● **Directions for this task**: Locate the line that contains "list [467, 262, 1033, 1006]", then copy it and all later lines of the data below exactly, through the last one.

Document layout detection data
>>>>>
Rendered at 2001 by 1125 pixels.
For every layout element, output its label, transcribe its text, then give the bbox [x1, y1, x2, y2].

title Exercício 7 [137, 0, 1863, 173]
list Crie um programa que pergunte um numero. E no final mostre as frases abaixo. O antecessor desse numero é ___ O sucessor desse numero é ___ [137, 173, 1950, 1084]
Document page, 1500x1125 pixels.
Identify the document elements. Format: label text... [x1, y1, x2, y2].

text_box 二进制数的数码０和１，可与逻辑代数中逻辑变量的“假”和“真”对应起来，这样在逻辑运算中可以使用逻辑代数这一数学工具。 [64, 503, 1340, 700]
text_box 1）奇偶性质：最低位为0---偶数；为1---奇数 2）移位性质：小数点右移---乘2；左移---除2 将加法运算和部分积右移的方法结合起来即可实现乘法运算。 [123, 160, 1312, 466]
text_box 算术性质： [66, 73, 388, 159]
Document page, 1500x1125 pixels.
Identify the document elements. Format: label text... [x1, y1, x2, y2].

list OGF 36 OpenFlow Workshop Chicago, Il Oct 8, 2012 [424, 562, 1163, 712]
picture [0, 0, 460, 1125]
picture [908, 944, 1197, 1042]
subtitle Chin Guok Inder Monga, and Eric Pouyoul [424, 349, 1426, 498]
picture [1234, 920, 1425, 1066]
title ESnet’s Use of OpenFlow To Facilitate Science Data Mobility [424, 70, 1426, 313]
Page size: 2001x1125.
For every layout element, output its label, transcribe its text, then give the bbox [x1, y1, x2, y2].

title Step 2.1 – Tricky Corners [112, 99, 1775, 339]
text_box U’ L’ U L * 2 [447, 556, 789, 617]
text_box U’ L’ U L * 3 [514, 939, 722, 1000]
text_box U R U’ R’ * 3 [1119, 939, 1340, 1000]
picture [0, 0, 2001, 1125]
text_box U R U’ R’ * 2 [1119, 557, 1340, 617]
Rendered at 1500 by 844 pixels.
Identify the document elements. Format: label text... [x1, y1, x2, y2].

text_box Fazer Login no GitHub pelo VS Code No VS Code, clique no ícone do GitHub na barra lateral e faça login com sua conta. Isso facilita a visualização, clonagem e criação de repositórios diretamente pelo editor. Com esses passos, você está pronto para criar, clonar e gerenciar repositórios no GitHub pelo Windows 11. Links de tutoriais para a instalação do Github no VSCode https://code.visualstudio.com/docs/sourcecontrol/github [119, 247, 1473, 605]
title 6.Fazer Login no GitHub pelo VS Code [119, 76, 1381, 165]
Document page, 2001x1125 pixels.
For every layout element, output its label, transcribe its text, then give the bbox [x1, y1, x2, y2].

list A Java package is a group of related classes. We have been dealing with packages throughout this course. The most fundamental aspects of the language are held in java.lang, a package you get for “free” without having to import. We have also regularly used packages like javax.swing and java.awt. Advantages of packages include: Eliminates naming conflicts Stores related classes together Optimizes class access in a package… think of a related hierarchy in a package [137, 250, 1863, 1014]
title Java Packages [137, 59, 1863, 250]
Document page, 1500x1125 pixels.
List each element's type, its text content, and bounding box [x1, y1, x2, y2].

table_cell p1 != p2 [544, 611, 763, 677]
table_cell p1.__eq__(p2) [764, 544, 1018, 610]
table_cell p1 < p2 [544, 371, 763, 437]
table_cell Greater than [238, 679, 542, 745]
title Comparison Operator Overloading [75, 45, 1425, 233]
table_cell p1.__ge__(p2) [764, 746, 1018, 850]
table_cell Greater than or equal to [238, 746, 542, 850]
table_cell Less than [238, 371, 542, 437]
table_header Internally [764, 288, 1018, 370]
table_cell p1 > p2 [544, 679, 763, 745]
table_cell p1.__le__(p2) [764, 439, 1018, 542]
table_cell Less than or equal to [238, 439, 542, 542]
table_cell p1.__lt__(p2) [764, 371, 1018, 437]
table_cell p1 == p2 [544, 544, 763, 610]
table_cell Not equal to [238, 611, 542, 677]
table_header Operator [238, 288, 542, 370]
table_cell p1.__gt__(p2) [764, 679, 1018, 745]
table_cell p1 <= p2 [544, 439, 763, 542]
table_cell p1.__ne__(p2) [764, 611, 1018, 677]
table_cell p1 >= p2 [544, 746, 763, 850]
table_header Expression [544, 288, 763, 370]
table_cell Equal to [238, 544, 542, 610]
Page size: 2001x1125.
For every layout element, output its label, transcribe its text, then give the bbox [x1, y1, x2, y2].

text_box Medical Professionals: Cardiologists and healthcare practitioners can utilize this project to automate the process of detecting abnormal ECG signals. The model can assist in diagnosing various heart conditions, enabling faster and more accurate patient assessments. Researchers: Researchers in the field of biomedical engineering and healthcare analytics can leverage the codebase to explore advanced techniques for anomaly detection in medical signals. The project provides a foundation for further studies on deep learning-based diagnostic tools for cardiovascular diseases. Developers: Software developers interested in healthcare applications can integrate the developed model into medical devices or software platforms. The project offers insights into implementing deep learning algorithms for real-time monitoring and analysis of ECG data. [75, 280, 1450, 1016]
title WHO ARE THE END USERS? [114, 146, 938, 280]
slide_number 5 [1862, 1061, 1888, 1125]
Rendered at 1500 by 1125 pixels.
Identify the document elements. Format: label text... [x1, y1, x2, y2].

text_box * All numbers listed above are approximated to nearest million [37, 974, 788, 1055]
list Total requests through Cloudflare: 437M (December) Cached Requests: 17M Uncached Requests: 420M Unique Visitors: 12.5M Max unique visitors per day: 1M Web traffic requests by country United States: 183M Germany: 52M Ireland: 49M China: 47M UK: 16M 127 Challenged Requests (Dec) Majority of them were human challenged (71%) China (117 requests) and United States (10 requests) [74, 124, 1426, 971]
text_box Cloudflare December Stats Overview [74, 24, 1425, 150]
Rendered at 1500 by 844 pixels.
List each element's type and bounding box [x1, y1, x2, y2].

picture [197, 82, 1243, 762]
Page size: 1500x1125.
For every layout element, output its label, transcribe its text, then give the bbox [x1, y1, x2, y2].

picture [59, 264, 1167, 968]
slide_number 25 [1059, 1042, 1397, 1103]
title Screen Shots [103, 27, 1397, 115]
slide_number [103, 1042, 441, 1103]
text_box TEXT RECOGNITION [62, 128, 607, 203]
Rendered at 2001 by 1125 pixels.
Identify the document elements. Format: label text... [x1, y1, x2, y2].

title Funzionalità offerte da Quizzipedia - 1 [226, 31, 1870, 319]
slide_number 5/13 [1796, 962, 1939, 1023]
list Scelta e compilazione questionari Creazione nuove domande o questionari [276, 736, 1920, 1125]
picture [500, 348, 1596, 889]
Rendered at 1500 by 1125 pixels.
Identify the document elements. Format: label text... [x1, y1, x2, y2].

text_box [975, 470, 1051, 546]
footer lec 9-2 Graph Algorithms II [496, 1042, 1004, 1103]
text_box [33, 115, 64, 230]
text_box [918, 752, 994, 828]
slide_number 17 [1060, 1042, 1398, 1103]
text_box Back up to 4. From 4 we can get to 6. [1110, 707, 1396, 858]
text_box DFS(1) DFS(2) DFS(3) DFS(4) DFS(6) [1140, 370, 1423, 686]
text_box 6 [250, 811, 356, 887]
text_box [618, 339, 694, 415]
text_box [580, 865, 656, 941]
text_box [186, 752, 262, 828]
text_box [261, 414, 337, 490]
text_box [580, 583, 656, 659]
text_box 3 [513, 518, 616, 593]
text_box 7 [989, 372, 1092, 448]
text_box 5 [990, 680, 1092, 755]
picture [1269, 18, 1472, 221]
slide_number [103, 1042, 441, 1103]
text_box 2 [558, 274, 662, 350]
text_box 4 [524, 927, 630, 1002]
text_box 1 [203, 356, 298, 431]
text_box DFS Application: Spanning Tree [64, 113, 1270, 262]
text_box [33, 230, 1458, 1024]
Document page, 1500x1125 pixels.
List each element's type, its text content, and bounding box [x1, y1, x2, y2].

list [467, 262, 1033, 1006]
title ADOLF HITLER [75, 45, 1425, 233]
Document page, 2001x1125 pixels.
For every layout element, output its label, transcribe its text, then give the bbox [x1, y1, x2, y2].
<<<<<
● **Response below**:
list [467, 262, 1033, 1006]
title ADOLF HITLER [75, 45, 1425, 233]
Document page, 2001x1125 pixels.
For every layout element, output its label, transcribe its text, then give the bbox [x1, y1, x2, y2].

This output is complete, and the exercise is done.